Fervent défenseur d’un sensible de l’immanence, Jacques Rancière affirme sa différence vis-à-vis de telles philosophies en forgeant « le concept d’un “agir humain”, toujours renouvelé par interruption » (Ruby, 2009, p. 21). Dès lors, « rien n’est jamais définitivement clos ni soumis à “une nature des choses”. » Jacques Rancière n’est pas le « philosophe d’ »un groupe ou de quelques uns (p. 17) ; il est « philosophe avec » ceux qui veulent bien partager un nouveau « découpage de l’espace et du temps, du visible et du dicible » (p. 19). Aujourd’hui, le sensible offre des « remodelages infinis » (p. 23) ne laissant plus de place à une « histoire-temps » linéaire (p. 24). Police et politique constituent le versant négatif et positif de ce milieu pluriel. La société contemporaine est envisagée comme un mode d’entremêlement de différentes interfaces avec lesquelles il s’agit d’interagir afin de dépasser les a priori. Pour lancer les dynamiques, Jacques Rancière explore le hors-champ de la politique, réinvestissant la notion de « différend » et faisant de la « mésentente » la « clé d’intelligibilité de la politique ». L’art contemporain participe à ce mouvement par un acte de redistribution des rôles. Jacques Rancière cite l’exemple de René Fransisco pour soutenir l’idée que la fiction opère des dissensus, modifiant notre perception des évènements. Pour la Biennale de São Paulo, l’artiste utilise l’argent d’une fondation dédiée à l’art pour la rénovation d’une maison, après avoir procédé à une enquête sur les conditions de pauvreté dans un quartier déshérité. Les frontières entre art et social se brouillent au profit d’une nouvelle conception de l’art politique, qui n’a plus rien à voir avec les tentatives de sensibilisation de Brecht ou Debord.

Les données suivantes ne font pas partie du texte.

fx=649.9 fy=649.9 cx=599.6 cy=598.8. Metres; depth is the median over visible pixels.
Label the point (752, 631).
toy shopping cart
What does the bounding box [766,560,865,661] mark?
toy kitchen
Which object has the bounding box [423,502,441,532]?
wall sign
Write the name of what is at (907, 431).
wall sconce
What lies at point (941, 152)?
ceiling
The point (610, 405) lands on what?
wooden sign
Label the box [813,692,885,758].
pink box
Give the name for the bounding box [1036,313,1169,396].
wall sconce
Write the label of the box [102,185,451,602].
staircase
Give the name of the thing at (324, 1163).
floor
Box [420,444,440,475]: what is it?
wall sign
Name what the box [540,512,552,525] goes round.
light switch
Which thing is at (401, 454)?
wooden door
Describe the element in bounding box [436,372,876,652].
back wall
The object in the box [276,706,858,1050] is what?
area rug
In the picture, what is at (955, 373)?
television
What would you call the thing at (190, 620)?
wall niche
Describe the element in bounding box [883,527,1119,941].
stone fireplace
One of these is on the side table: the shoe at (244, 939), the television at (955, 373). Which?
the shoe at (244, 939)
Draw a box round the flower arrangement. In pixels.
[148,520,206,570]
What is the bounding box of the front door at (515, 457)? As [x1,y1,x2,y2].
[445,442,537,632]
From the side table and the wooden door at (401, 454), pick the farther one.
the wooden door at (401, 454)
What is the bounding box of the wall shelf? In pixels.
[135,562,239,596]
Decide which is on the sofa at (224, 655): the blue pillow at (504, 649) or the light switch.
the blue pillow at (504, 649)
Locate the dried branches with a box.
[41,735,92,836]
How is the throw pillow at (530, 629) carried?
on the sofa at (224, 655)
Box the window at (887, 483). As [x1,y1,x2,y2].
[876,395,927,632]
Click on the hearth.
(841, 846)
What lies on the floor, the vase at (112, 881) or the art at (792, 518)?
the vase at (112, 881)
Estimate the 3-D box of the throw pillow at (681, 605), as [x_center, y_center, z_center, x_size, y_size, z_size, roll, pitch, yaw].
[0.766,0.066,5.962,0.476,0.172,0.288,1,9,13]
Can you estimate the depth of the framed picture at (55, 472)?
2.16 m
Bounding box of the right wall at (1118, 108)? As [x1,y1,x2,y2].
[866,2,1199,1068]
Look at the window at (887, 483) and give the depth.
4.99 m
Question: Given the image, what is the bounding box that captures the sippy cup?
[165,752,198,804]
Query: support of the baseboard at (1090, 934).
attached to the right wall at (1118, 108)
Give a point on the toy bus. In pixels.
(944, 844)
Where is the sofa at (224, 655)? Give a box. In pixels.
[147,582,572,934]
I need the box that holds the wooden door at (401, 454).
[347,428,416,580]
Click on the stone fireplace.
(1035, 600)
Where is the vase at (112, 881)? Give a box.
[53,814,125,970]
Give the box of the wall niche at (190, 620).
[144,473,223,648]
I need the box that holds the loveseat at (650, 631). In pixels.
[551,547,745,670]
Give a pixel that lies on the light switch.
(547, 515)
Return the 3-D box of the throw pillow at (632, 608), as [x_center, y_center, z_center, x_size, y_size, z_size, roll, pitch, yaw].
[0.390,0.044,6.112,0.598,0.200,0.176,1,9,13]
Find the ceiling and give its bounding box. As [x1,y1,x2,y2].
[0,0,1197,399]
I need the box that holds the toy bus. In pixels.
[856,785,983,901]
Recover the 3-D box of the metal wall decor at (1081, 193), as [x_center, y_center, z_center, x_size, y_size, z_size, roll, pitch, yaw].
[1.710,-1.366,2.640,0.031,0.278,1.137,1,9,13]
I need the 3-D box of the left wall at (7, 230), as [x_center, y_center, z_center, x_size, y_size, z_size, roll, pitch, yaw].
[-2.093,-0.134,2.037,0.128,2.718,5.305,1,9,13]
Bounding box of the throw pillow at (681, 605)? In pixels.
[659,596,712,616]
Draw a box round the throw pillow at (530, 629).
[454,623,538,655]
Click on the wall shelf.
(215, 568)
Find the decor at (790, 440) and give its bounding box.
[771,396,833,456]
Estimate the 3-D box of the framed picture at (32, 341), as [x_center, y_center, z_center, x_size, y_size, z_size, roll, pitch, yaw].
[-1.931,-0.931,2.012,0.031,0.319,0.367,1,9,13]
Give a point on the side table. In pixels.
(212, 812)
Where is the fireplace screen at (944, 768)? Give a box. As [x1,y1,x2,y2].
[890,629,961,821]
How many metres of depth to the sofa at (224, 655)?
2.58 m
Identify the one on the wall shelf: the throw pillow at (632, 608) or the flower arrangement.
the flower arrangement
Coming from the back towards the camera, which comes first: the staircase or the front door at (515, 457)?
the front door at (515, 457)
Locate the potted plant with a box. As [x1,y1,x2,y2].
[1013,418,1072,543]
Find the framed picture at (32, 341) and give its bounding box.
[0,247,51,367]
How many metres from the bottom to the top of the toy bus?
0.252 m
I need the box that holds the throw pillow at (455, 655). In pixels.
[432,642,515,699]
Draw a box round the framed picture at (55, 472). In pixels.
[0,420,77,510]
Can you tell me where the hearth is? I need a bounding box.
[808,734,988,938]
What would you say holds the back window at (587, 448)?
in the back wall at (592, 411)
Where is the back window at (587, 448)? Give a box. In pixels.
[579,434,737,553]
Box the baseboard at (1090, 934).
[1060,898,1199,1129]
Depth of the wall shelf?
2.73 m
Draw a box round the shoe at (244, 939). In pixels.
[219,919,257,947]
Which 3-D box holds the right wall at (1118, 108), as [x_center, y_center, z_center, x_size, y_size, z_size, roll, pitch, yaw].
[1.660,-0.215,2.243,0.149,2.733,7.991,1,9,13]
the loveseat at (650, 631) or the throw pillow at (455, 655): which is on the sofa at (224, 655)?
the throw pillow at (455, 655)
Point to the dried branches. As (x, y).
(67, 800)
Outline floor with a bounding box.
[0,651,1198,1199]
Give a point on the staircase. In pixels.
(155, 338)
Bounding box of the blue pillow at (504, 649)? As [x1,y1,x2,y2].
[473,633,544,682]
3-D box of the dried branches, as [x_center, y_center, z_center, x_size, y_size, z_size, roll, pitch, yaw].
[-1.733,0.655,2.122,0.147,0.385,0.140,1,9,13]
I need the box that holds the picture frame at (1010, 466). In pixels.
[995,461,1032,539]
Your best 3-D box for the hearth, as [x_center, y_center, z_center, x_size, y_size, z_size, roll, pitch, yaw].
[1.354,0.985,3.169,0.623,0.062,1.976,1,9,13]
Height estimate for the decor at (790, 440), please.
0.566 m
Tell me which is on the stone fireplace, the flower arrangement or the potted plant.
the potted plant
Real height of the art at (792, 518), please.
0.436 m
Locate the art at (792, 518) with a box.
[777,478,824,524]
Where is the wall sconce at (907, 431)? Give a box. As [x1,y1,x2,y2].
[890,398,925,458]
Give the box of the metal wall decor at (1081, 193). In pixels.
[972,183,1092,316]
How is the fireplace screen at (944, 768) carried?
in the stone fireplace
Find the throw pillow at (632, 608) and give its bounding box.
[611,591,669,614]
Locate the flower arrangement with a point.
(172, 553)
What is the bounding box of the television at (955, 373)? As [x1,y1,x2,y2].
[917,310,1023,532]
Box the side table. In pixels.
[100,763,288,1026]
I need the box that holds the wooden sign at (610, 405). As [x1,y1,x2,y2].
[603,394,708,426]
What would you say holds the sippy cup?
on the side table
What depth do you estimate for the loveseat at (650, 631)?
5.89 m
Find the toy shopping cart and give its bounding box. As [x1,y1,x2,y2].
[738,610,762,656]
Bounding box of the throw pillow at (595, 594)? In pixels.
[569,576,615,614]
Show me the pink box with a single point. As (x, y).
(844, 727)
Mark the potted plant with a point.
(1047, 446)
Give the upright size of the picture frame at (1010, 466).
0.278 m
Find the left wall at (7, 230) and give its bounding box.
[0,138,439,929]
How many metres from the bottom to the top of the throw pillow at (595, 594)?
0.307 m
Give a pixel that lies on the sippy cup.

Envisagée par Jacques Rancière, la matrice du sensible entremêle espace et temps. L’œuvre d’art permet alors de bouleverser le cadre spatio-temporel, en le neutralisant et en installant un autre registre possible d’appartenance au visible. Dans son analyse, Christian Ruby insiste sur le postulat de l’égalité et sa mise en acte à travers le principe de subjectivation, où le sujet se construit à partir de ce qu’il entreprend (2009, p. 102). Entre art politique et politique de l’art s’élabore ainsi une réflexion sur la démocratie, dont le tirage au sort pourrait être un principe. Aussi, Jacques Rancière aime à rappeler le travail d’Alfredo Jaar, dont la première intervention utilisait le support de la carte postale pour signifier que les correspondants anonymes et inconnus de ceux qui les recevaient étaient encore en vie.
(A) Jacques Rancière, Le spectateur émancipé, Paris, Fabrique, 2008. (B) Christian Ruby, L’interruption. Jacques Rancière et la politique, Paris, Fabrique, 2009.